D’autres concurrents doivent encore finir de découvrir une nouvelle version de leur machine, comme Stéphane Le Diraison. Son Time for Oceans a connu un chantier de six mois avec implantation de foils, création d’un nouveau rouf, changement des ballasts et installation de nouveaux safrans. “L’idée est d’aller jouer avec V&B-Mayenne et Banque Populaire qui sont un cran au-dessus de nous, explique le skipper. Il faut hisser son niveau de jeu car même sur les bateaux d’ancienne génération, personne ne t’attend !

Sur les autres 60 pieds, les chantiers d’été ont parfois été mis à profit pour optimiser encore – comme sur Apivia, qui a raboté son brion pour mieux spatuler l’étrave, suivant le mouvement de Charal, Arkea Paprec ou Sea Explorer – Yacht Club de Monaco. Mais les maîtres-mots ont été vérification et, parfois, renforcement structurel – avec nouvelle jauge à la clef.

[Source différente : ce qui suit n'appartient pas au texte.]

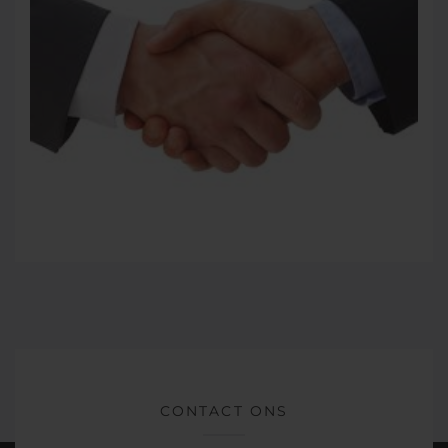
CONTACT ONS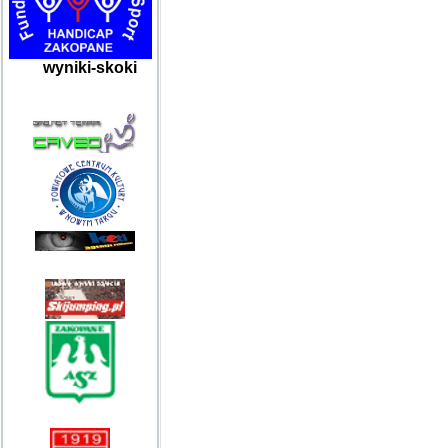
wyniki-skoki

Restent deux inconnues dans le haut du tableau : Alex Thomson (Hugo Boss), qui a renoncé au Défi Azimut et continue à se préparer seul, et Nicolas Troussel (Corum L’Épargne), lui aussi absent du rendez-vous lorientais la semaine prochaine, qui franchira sa première ligne de départ… aux Sables d’Olonne. C’est vrai que notre préparation est auto-centrée, mais nous regardons ce qui se passe ailleurs, assure Greg Evrard, le manager de l’équipe. La préparation d’un tour du monde en solitaire dans le cadre d’un projet tardif comme le nôtre passe par des navigations longues et pas forcément par le tour de Groix.”